**TASK DETAILS:** What is the number of lines in these records that hold the word "filter"? Reply with that number alone.

**EXERCISE MATERIAL:**
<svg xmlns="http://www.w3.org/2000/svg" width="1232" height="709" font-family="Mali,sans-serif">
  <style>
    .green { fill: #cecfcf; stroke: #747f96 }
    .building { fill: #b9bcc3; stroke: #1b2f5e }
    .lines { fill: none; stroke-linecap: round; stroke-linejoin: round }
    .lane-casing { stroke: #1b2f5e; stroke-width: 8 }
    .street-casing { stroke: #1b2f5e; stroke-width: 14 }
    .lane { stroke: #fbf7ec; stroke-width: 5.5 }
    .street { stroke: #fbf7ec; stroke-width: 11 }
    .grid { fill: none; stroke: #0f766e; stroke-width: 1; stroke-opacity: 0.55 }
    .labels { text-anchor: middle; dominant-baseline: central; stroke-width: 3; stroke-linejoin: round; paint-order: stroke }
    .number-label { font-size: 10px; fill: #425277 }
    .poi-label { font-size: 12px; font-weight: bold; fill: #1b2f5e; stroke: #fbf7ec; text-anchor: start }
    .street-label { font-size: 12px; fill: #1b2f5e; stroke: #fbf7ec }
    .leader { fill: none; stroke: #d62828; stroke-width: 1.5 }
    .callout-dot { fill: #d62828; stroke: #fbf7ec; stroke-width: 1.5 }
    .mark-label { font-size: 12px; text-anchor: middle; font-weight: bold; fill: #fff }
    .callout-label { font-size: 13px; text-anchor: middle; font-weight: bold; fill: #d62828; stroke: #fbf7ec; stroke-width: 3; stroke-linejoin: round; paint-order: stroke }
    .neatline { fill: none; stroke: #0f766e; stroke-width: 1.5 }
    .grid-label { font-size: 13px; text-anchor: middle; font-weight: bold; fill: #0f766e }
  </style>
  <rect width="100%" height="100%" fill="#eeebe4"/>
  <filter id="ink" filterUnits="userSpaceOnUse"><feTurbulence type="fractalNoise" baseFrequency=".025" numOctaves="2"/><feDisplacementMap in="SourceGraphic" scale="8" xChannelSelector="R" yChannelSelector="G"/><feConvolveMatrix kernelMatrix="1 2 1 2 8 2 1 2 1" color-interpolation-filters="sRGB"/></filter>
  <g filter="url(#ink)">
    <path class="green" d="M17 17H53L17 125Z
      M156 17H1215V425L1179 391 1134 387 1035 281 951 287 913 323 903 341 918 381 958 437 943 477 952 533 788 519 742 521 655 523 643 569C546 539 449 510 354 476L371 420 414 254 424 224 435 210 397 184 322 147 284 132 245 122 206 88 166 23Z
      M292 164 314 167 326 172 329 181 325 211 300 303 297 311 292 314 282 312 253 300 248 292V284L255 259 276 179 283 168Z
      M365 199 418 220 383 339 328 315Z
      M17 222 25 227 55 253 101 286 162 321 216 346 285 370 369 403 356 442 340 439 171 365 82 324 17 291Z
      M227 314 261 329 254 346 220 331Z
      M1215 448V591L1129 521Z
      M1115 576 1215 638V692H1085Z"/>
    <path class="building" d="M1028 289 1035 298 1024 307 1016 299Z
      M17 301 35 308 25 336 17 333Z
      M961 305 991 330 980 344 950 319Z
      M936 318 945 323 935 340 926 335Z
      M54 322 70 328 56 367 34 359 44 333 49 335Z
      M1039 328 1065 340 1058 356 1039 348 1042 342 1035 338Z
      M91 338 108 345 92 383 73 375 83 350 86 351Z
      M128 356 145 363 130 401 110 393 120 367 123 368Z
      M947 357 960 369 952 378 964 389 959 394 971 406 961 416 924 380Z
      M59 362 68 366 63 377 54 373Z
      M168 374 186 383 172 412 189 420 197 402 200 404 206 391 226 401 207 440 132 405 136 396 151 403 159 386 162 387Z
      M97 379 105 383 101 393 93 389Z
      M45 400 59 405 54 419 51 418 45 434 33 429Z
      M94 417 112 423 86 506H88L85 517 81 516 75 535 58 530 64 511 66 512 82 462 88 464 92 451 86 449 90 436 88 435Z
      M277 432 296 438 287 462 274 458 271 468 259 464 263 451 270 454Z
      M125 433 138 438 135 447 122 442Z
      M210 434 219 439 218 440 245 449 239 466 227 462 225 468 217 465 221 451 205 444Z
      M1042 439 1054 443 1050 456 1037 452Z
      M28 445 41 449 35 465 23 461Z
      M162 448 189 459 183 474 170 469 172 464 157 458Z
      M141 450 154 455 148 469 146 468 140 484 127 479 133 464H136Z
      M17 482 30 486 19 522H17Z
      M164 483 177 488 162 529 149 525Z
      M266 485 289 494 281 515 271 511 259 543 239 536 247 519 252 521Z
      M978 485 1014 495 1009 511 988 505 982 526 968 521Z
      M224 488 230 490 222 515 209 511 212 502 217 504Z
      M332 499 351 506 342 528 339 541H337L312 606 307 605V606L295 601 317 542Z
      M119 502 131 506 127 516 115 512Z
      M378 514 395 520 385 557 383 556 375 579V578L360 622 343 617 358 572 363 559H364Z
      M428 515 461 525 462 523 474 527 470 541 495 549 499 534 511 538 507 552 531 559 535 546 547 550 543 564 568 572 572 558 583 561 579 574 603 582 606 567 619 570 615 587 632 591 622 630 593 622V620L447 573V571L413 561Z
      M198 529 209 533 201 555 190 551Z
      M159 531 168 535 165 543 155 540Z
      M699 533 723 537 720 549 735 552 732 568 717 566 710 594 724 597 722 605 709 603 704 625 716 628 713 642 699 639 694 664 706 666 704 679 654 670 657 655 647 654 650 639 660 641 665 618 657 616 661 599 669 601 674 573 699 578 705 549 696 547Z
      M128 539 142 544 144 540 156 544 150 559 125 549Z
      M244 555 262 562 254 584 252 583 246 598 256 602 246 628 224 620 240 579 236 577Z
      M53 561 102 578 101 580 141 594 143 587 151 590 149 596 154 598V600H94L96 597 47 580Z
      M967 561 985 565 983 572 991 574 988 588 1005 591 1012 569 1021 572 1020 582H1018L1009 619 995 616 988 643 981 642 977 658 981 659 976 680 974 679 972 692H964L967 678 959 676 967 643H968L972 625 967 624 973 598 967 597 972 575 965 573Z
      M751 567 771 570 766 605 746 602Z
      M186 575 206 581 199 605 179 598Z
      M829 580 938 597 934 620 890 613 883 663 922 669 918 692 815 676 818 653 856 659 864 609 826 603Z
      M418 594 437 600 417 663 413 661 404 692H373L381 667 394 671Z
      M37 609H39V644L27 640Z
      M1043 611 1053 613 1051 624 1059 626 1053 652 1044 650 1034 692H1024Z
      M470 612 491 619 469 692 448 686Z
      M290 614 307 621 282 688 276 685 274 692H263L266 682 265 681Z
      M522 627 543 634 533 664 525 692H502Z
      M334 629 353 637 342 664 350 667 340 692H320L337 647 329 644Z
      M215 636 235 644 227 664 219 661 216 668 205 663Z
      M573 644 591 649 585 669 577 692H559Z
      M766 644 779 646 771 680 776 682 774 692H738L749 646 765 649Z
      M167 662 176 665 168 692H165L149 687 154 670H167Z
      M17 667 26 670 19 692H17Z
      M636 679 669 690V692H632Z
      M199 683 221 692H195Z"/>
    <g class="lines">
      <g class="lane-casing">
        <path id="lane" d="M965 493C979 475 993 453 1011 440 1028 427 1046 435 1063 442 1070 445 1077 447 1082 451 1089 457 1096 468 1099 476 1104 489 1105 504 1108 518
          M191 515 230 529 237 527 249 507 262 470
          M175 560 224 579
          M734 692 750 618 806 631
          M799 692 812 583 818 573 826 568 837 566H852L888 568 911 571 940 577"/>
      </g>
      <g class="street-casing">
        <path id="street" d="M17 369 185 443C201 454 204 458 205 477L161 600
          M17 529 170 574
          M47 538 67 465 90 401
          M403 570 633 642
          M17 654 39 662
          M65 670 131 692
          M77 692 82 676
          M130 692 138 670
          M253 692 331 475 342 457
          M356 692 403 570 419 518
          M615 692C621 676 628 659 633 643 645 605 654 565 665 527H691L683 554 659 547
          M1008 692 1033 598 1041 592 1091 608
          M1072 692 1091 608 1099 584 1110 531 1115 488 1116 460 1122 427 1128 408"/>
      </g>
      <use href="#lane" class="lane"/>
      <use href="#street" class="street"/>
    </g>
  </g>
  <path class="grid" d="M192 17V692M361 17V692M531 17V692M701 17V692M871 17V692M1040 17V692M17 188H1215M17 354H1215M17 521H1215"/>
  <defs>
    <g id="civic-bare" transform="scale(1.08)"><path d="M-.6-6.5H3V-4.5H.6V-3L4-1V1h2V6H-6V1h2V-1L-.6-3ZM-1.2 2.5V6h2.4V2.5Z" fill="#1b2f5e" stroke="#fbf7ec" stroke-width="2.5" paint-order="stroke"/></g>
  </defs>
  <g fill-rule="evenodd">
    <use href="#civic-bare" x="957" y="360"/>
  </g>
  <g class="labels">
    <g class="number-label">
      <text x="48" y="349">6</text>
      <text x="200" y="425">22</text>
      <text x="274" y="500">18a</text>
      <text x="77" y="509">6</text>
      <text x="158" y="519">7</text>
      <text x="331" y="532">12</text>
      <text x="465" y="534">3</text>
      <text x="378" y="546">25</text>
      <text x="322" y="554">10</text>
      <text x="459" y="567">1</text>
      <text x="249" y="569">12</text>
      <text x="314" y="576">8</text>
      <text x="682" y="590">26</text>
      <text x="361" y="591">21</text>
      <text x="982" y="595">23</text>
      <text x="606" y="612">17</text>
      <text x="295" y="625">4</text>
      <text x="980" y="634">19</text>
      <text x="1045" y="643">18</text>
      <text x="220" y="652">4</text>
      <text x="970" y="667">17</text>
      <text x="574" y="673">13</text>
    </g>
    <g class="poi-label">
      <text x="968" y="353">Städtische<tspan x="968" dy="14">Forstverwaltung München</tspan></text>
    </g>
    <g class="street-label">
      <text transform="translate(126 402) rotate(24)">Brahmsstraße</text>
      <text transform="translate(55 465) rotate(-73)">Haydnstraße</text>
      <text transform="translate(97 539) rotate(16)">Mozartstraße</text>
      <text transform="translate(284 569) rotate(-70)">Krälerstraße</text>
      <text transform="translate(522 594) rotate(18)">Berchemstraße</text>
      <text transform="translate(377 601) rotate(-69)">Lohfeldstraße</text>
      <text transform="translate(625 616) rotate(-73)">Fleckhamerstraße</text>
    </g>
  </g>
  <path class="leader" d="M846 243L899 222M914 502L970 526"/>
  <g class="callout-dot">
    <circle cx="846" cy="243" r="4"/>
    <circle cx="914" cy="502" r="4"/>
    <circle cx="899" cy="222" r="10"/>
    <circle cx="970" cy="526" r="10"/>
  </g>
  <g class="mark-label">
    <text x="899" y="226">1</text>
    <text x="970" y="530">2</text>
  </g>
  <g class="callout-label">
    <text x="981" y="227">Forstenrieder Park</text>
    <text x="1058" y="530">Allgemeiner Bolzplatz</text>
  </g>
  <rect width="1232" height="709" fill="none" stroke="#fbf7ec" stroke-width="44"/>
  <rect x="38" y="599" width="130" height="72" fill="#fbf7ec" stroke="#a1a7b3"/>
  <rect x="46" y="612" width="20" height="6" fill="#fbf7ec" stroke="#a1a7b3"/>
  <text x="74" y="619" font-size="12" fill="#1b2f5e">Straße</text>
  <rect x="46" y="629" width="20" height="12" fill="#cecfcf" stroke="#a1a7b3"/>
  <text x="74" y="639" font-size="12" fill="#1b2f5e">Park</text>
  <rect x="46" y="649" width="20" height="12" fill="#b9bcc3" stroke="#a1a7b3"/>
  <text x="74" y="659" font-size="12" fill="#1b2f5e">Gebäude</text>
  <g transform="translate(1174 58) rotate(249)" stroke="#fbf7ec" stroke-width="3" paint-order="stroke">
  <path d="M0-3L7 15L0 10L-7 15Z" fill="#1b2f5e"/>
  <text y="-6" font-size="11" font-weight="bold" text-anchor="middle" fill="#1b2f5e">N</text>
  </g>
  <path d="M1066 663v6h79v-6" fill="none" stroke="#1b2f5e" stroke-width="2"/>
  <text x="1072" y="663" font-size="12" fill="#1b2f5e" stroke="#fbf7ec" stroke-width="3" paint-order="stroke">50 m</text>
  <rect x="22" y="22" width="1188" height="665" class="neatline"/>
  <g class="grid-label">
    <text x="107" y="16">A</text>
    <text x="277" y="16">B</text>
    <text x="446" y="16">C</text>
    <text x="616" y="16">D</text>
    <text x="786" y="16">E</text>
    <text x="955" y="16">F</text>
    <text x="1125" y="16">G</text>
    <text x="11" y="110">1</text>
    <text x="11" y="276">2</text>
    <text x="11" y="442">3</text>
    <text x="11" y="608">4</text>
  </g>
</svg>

--

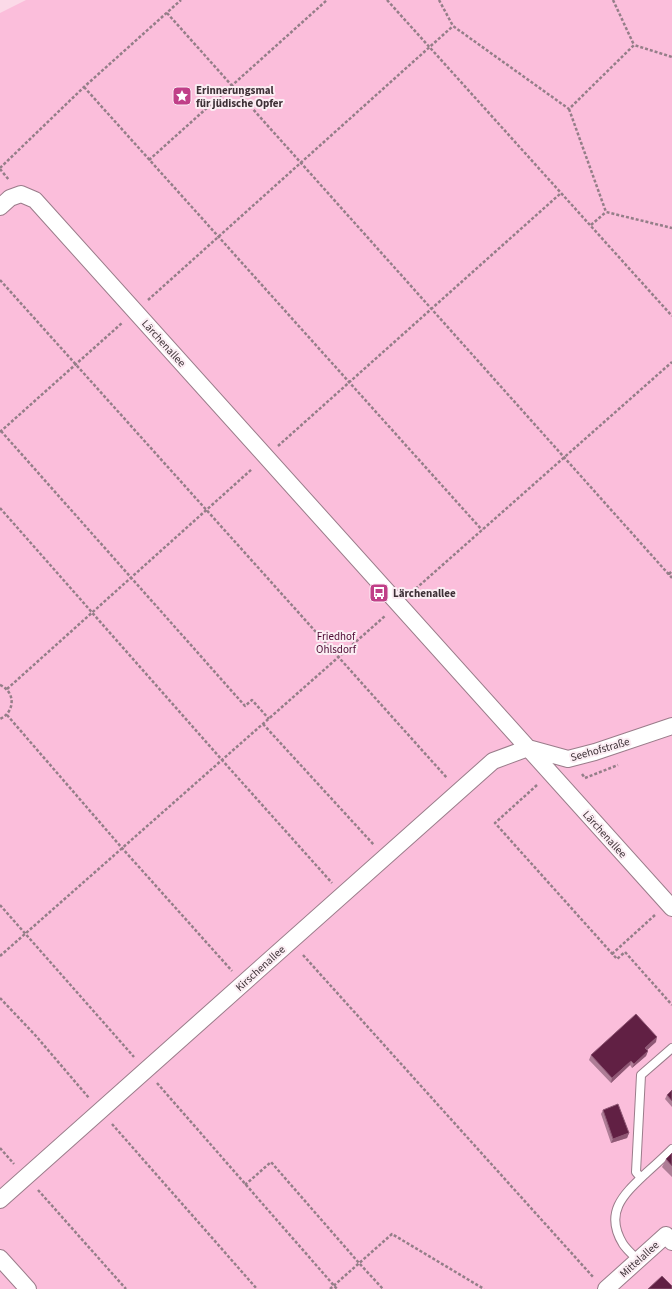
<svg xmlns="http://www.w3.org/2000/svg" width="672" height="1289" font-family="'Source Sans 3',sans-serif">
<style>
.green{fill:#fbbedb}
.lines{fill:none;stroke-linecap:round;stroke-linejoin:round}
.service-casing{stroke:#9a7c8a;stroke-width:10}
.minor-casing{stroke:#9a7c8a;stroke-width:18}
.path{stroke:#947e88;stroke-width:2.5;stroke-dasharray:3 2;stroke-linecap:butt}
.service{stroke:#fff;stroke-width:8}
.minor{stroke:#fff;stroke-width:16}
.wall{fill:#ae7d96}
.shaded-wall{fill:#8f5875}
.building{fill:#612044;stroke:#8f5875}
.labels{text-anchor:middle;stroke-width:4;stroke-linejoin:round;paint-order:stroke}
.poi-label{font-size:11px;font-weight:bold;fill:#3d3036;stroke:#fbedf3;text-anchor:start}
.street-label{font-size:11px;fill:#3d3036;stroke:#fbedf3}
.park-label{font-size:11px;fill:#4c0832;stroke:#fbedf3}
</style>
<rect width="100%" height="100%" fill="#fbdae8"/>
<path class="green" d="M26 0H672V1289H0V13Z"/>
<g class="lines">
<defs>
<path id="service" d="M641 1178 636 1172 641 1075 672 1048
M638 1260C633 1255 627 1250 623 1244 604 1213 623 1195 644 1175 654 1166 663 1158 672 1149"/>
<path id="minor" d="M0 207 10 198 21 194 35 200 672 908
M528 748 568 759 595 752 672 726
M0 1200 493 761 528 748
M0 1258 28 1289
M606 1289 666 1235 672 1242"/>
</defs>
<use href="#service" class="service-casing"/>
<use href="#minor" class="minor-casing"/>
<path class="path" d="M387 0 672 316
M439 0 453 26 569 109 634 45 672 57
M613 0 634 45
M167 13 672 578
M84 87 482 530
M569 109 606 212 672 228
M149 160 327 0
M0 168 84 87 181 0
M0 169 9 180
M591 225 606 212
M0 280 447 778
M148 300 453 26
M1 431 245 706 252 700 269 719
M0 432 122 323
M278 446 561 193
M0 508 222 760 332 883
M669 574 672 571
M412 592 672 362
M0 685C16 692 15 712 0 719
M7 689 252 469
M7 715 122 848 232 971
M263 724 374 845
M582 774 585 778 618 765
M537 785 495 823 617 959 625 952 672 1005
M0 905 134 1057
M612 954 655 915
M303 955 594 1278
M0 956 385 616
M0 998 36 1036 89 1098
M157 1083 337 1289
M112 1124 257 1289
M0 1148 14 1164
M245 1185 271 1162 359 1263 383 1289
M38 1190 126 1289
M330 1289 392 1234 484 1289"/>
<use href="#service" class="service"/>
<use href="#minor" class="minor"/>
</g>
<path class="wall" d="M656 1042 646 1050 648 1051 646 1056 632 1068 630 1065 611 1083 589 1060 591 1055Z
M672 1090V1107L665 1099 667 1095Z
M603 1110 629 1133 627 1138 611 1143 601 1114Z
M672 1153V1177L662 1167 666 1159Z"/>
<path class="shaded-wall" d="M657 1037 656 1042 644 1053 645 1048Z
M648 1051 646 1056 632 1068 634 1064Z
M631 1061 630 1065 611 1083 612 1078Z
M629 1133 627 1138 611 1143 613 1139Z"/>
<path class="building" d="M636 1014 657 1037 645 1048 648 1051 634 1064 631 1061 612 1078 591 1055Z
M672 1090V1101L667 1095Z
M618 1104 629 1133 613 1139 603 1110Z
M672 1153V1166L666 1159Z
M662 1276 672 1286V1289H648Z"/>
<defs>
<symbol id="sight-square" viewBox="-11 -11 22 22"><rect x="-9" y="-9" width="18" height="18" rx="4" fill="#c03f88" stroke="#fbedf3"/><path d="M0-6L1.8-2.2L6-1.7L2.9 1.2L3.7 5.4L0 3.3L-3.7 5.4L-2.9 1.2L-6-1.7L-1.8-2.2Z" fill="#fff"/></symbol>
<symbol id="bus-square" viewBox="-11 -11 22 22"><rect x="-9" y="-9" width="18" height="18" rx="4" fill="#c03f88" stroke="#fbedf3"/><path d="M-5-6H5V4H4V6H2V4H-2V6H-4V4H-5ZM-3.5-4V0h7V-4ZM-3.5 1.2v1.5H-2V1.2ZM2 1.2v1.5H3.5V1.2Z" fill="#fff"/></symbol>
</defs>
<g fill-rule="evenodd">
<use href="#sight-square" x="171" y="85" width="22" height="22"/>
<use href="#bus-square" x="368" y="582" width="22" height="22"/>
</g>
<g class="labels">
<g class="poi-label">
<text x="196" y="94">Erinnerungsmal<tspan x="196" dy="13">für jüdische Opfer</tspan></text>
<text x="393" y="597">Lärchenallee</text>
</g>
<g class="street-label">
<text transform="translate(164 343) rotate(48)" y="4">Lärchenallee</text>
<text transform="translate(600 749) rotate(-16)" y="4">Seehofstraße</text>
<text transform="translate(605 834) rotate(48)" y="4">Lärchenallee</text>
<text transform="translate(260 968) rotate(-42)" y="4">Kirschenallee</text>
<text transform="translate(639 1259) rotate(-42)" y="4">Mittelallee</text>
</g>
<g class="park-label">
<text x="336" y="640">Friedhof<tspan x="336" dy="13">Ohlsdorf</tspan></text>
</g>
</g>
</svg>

**OUTPUT FOR THIS TASK:** 2